*Task directions*
In the data below, find every line that has the string "CIRCLE", and copy it.
START Task data
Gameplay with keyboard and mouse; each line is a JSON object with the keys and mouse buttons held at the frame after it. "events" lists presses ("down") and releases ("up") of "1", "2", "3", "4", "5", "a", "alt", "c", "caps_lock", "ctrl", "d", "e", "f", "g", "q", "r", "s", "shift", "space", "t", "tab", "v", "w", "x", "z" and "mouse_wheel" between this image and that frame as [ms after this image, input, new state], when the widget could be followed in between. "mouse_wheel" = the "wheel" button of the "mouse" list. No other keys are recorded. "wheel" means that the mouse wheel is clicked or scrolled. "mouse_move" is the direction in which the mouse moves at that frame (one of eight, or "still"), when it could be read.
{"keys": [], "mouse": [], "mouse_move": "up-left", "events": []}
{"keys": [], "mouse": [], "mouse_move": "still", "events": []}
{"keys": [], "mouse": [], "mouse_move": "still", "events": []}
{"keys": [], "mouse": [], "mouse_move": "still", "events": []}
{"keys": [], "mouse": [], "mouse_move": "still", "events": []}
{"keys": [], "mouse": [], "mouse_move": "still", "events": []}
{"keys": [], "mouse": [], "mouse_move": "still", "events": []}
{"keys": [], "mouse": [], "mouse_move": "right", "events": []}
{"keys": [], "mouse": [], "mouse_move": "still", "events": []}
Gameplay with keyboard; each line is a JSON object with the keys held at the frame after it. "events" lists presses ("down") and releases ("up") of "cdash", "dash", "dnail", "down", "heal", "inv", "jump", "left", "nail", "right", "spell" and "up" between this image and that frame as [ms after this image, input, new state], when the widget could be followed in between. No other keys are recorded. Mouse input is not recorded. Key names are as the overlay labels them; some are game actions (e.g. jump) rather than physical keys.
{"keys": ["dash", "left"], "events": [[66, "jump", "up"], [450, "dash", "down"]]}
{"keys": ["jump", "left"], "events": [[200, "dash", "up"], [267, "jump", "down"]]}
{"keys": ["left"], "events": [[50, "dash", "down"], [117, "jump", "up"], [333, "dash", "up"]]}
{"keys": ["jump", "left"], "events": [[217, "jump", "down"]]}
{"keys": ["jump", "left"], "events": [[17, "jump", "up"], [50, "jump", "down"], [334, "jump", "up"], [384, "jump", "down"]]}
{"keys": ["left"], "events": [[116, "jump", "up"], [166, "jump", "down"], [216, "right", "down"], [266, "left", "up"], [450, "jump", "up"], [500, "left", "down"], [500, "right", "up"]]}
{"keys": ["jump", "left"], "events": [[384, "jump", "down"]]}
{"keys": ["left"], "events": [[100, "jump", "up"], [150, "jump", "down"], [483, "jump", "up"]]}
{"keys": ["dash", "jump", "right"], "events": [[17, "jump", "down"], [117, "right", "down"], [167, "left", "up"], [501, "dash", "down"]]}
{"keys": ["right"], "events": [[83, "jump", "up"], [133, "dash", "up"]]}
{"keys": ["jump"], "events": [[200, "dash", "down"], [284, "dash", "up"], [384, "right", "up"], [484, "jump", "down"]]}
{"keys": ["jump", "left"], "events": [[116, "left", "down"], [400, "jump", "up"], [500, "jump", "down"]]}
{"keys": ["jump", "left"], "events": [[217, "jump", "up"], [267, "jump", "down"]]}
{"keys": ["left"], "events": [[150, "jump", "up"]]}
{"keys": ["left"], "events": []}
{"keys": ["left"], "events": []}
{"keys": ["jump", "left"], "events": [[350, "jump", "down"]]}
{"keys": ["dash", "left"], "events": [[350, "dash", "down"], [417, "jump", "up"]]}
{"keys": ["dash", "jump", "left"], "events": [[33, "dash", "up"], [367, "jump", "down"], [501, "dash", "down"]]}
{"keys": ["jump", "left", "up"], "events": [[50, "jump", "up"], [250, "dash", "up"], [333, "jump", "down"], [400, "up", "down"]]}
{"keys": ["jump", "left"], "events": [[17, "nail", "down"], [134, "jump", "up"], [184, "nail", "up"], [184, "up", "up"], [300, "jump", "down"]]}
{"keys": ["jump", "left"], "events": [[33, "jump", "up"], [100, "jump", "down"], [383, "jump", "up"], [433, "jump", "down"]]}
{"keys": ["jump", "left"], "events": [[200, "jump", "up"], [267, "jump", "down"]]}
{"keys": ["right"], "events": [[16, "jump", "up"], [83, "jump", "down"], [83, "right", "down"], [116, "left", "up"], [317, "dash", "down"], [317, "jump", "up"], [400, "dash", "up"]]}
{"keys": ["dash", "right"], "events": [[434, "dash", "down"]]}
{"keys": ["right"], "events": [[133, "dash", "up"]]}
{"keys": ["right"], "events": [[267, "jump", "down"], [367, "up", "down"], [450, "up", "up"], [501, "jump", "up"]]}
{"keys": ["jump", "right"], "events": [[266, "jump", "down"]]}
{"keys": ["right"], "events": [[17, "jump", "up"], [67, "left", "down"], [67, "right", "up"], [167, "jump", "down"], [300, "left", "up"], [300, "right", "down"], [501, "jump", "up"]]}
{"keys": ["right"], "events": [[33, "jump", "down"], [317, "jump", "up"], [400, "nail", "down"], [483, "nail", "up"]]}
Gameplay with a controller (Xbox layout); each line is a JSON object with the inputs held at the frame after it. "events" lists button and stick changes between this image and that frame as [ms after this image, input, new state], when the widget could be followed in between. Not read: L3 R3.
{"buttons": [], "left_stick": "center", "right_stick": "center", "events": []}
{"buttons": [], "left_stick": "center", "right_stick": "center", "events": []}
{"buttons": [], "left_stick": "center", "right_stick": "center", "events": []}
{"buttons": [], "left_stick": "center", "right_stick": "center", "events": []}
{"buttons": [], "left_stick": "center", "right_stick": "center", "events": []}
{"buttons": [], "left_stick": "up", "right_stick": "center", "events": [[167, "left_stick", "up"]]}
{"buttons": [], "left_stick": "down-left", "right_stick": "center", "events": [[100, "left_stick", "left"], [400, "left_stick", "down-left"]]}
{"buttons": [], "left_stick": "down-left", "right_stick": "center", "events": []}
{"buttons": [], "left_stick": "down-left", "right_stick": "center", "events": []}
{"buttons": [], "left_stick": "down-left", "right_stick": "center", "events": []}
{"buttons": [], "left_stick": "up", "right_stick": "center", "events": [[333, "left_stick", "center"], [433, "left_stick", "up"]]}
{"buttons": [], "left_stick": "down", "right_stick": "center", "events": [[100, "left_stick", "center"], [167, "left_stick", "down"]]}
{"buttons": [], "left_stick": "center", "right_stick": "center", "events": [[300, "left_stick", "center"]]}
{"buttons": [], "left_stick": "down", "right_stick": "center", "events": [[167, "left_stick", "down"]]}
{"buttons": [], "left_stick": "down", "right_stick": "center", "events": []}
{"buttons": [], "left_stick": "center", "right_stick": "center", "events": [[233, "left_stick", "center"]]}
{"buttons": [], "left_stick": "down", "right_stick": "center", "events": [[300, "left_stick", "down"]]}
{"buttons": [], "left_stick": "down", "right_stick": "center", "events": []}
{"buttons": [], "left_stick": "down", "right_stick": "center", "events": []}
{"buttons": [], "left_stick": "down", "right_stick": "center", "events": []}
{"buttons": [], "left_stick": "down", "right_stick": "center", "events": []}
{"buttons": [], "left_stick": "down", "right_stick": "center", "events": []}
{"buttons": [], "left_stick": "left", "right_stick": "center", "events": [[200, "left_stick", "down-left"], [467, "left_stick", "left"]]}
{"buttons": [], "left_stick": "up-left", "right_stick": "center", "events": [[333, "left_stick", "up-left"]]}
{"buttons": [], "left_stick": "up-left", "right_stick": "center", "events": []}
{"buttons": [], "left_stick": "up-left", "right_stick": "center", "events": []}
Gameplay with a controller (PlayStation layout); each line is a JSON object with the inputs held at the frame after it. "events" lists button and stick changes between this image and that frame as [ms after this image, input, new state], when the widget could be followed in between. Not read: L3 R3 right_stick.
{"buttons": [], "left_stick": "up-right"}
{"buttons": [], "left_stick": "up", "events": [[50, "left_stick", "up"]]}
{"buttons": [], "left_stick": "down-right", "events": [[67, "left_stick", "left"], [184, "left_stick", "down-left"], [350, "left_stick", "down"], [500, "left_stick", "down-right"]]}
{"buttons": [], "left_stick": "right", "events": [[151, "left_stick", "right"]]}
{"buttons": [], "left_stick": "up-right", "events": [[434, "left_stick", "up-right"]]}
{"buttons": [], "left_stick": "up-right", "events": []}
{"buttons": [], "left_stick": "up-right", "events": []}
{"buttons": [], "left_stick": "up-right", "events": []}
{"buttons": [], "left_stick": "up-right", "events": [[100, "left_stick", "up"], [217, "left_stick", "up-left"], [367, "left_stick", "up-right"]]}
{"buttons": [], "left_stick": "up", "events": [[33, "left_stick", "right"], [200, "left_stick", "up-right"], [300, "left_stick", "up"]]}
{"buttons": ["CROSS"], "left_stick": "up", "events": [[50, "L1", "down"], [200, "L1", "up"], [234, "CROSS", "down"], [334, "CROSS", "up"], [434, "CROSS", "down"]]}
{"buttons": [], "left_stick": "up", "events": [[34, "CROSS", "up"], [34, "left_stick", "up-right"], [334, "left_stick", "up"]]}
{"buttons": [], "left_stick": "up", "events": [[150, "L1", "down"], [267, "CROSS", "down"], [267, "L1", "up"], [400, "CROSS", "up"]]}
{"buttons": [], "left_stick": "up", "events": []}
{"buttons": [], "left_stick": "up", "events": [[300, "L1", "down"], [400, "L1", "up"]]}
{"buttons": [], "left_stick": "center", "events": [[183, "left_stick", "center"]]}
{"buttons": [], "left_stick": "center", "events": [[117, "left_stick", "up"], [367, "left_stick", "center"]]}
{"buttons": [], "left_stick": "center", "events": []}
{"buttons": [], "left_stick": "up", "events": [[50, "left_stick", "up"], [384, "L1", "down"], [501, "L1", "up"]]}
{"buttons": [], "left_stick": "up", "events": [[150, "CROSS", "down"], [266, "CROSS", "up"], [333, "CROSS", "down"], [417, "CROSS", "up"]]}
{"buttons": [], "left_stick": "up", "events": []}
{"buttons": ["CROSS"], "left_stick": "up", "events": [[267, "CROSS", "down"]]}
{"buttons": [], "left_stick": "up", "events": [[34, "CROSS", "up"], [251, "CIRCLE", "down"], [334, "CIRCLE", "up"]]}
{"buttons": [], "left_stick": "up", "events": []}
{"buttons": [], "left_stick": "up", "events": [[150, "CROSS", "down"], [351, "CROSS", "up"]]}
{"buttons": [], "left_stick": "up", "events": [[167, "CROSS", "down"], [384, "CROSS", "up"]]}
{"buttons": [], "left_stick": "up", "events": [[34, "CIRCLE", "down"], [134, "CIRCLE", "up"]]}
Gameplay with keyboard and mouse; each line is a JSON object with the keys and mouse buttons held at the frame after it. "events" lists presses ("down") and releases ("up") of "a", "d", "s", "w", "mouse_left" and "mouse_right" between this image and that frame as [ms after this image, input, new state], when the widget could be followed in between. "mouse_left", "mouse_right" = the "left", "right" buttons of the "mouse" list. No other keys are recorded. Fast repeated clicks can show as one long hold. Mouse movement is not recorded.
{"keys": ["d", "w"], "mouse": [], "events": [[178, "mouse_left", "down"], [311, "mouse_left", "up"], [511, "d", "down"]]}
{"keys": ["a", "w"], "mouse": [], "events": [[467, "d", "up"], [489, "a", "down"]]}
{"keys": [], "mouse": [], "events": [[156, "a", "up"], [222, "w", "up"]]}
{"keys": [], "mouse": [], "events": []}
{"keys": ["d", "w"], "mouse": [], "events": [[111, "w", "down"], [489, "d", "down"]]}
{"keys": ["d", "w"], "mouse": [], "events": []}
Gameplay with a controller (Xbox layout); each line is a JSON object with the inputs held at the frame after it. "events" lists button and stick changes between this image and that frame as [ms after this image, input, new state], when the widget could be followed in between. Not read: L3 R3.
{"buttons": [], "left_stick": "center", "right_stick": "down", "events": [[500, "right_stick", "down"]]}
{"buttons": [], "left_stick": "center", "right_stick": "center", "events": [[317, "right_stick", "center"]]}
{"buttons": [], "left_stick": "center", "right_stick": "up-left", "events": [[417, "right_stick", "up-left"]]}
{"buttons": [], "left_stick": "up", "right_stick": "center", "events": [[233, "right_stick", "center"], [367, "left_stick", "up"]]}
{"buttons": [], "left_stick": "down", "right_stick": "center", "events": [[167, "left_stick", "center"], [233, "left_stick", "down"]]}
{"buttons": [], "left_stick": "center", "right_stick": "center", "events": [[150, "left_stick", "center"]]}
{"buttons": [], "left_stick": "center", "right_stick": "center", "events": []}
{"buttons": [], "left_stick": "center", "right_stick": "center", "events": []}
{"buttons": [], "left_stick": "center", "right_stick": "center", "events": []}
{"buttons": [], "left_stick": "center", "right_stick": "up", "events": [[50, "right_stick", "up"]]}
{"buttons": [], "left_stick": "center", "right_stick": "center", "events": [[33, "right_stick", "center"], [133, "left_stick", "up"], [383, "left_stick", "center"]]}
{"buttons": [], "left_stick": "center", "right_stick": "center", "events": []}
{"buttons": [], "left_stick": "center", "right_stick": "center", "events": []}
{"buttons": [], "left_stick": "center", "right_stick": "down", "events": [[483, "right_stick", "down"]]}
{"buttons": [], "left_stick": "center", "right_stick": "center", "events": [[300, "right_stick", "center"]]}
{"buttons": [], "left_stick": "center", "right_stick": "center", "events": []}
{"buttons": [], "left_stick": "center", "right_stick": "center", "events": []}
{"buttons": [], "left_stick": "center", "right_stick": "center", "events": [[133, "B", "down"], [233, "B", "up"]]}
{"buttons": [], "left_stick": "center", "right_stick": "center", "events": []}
END Task data
*Written solution*
{"buttons": [], "left_stick": "up", "events": [[34, "CROSS", "up"], [251, "CIRCLE", "down"], [334, "CIRCLE", "up"]]}
{"buttons": [], "left_stick": "up", "events": [[34, "CIRCLE", "down"], [134, "CIRCLE", "up"]]}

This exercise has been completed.